During lockdown, her own children became “guinea pigs” for her avant-garde creations as Dr Ibrahim collected together an array of vegan offerings that would appeal to a young audience interested in preserving the planet.
“Dishes don't need to have meat to have the taste and flavour, for it to smell like an Iraqi dish,” she says. “Iraqi cooking can be vegan, as well as meat and fish-centric.
“If you can preserve the taste of the flavour of the dish, go for it. Many Iraqi dishes are, in fact, vegan but we ate them before ever knowing the word ‘vegan’.”
When one of Dr Ibrahim’s friends called to see how she was faring with the tight coronavirus restrictions in the capital, she told him she had been busily cooking all the recipes to be photographed for The Iraqi Vegan Cookbook. Curious, he wanted to know whether she was including any kubba, knowing that Dr Ibrahim had devoted an entire chapter to its many meaty variants in her first book.
On learning that the new book would contain Kubbet Jeriesh, Kubbet Halab and another recipe that Dr Ibrahim made from lentils, he answered: “Only three?”
His grandmother, he said, had never enjoyed meat in her kubba so the family reinvented the dish to suit her preferences, stuffing the shells with pine nuts, onion, spices and parsley.
“If all these years ago we had vegan Iraqis, we have plenty today,” Dr Ibrahim says, smiling.

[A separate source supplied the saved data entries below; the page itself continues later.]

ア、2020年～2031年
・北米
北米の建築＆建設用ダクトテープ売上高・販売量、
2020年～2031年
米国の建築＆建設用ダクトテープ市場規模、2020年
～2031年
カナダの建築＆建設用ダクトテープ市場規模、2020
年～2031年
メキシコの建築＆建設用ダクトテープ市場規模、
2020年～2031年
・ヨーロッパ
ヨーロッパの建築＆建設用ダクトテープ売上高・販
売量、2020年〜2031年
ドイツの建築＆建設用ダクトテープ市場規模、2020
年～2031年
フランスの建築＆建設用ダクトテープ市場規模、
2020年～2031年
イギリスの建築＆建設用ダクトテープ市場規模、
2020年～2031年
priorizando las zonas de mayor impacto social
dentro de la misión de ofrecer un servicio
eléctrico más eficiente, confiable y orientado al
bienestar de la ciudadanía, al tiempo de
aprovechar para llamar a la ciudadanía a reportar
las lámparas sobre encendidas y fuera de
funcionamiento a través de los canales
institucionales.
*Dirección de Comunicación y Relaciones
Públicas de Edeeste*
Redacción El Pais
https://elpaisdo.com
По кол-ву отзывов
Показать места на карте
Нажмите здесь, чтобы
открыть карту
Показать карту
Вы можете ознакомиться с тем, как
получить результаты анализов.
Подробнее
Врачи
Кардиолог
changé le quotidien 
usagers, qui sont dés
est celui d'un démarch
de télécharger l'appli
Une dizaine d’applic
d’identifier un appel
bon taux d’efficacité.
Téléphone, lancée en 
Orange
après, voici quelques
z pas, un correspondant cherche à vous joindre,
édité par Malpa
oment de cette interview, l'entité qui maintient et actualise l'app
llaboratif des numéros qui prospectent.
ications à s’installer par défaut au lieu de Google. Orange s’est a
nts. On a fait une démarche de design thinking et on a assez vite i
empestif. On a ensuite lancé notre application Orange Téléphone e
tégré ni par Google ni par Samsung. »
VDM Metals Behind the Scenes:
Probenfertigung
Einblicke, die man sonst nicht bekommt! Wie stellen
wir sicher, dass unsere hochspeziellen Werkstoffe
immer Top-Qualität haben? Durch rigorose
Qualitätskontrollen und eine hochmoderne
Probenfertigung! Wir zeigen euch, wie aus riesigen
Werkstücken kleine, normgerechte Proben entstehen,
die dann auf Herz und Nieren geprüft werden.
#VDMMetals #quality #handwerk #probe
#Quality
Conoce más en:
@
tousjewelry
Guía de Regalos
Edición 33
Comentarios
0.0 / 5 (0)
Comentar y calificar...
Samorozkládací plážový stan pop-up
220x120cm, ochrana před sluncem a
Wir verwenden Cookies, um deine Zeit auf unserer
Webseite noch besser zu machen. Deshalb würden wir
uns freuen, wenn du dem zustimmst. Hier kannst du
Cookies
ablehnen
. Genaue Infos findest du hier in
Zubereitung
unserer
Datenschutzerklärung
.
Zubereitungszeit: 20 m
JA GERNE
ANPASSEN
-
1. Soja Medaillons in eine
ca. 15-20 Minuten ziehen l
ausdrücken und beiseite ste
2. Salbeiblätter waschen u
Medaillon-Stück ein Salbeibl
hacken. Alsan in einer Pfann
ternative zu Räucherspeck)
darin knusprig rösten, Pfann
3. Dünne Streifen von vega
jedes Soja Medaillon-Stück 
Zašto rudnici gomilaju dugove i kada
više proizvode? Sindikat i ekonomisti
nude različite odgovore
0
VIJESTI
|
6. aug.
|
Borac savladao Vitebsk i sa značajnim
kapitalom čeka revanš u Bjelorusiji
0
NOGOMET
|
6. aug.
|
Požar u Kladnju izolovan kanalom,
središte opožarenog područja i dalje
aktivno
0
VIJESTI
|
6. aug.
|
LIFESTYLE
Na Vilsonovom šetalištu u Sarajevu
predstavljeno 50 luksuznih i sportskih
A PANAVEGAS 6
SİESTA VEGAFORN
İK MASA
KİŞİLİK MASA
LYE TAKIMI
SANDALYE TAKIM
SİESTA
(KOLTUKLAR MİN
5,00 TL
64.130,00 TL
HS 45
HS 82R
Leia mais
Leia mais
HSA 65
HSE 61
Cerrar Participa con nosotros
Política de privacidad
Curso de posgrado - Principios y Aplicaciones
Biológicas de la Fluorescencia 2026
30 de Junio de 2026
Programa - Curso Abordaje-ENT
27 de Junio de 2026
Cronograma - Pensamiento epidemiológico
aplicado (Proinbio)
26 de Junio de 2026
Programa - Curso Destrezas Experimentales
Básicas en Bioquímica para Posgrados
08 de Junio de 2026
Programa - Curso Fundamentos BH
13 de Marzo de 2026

The Iraqi Vegan Cookbook had been due out on December 31, but the release has been delayed not least because of the queues of hauliers that built up in Calais and Dover as a result of Brexit and the French shutdown of the border when the new strain of the coronavirus emerged in the UK.
Rescheduled for release at the end of January, Dr Ibrahim hopes that sharing more of the oldest cuisine in the world will counter some of the negative perceptions that persist about Iraq today.
“Iraq is positive,” she says. “Iraq is full of history, full of culture. This is the cradle of civilisation. I don’t like to talk about what’s going on now. I would like to talk about the positivity of all of our achievements.
“I feel nowadays, if I add that little brick, then I have added something which I would be proud of as an Iraqi living in the West. Living in Iraq, we can build from within. We are living in the West - all my children are also living in the West, but we add our bricks from our side, from outside the country.”
Dr Ibrahim is modest about her contribution to the wall that her father told her about all those years ago, hesitating to use the word achievement. If her writing can be described as such, she says, she wants to make clear that it was never about her. It was always for Iraq.